El ’10’ tiene el apoyo de la afición y la directiva, pero no del hombre más importante: su entrenador. En rueda de prensa, Zinedine Zidane, al ser consultado por el futuro del cucuteño, respondió, al igual que siempre, con palabras parcas. Una historia que ya conocemos.
«No sé qué pasará con él. Estamos aquí los que estamos y eso es lo único que me importa», fueron las cortas palabras del francés, haciendo referencia a que James se quedó en Madrid haciendo trabajos de acondicionamiento físico.
Algo pasó entre Zidane y James en el pasado. Una historia que muy pocos conocen, pero que sigue marcando el destino del colombiano en el club de sus amores. Este diario pudo conocer que Julen Lopetegui, exentrenador del Real Madrid, pidio el regreso de James. Pero sus malos resultados hicieron que saliera por la puerta de atrás.

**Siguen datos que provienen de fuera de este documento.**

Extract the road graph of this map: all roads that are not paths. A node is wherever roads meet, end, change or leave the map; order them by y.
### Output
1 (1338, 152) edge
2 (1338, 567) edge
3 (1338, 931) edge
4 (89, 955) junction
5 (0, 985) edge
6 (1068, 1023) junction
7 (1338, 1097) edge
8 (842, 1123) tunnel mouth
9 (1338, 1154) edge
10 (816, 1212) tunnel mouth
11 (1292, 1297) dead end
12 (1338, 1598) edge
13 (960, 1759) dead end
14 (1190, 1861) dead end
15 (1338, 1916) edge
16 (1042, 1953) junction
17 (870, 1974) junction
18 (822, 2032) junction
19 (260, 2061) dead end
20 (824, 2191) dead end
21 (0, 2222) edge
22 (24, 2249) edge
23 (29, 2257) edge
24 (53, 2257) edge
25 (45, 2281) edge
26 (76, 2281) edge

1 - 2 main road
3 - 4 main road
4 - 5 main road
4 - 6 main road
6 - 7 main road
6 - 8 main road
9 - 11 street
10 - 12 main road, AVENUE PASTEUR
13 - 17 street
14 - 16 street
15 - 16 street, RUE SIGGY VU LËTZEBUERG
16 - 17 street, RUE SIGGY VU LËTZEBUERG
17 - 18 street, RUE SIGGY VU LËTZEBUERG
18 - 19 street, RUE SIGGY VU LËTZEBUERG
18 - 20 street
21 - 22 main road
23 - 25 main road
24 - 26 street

Santiago Solari fue el técnico interino y meses después se confirmó el regreso de Zidane, algo que ni James ni nadie esperaba.
Otro que defintivamente no lugar en la plantilla es Gareth Bale, un hombre a quien Zidane no ha tenido piedad en las conferencias de prensa. «Si se va mañana, mejor».
No ha sido buena la pretemporada del Real Madrid, sobre todo, luego de la derrota 7-3 ante el Atlético de Madrid. El equipo ha mostrado fragilidad defensiva en todos los partidos, falta de ideas y poca chispa en ataque. Con la salida de Dani Ceballos y la grave lesión de Marco Asensio, el terreno está armado para que James se quede. Algo que podrá pasar, eso sí, en contra de la voluntad de Zinedine Zidane.